> _EXCERPTED TEXT_
-------------------------
Massachusetts Gov. Deval Patrick said community colleges are “brilliantly positioned” to fill the state’s skilled workers gap at a discussion at the State House on Tuesday that addressed his plan to unify community colleges.

The Commonwealth has 15 different community colleges with 15 different agendas that are regionally focused, which may pose difficulties in the plan.

“We think community colleges can play a critical role in this,” said Secretary of the Executive Office of Education Paul Reville, “so we designed a set of reforms that are in building a somewhat more balanced state-local partnership on community colleges that make it a more coherent, cohesive, integrated system.”

Patrick and members of the panel said this is not a critique of community colleges.

Instead, Patrick said the question is how they “amp up” the resources already available in the state’s 15 different community colleges and their respective agendas.

Patrick said there are 120,000 job openings and not enough skilled workers to fill them.

“We have a skills gap here in Massachusetts, not unlike the skills gap the whole nation is experiencing,” he said.

Joanne Goldstein, secretary of the Executive Office of Labor and Workforce Development, said one of the goals in building this proposal is to provide learning experiences and aggregated training programs to colleges, so those who are in training programs and businesses that need skilled workers are able to use those programs.

“I’m hoping that the new funding and performance mechanisms under the proposal will help us shift the programming to be more relevant to dislocated workers and the employed, as well as . . . the wide needs of current employers,” Goldstein said.

Secretary of the Executive Office of Housing and Economic Development Gregory Bialecki said Patrick’s proposal should not be seen “as a criticism of the way community colleges work today.”
-------------------------
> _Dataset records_
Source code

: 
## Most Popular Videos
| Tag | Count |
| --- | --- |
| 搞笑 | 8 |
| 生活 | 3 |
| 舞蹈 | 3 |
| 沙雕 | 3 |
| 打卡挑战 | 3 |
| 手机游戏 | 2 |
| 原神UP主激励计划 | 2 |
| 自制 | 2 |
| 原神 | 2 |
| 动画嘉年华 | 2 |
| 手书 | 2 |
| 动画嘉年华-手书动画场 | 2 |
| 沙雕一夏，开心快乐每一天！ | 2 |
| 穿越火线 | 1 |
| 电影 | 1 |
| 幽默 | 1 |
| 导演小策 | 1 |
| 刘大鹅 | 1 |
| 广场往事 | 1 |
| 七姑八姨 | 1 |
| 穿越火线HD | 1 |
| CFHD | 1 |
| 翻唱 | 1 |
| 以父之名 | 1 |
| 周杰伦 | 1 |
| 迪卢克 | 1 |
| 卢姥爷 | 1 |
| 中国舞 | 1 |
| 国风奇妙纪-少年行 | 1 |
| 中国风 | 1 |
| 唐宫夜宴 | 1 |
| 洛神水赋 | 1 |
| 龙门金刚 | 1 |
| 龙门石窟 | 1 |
-------------------------
> _THINGS TO DO_
1: In the community colleges text, how many job openings did Patrick say there are?
2: Rewrite everything from "Massachusetts Gov. Deval" down to "in the plan." in the community colleges text, replacing "Tuesday" with "Wednesday".

> _SOLUTION SET_
1: 120,000

2:
Massachusetts Gov. Deval Patrick said community colleges are “brilliantly positioned” to fill the state’s skilled workers gap at a discussion at the State House on Wednesday that addressed his plan to unify community colleges.

The Commonwealth has 15 different community colleges with 15 different agendas that are regionally focused, which may pose difficulties in the plan.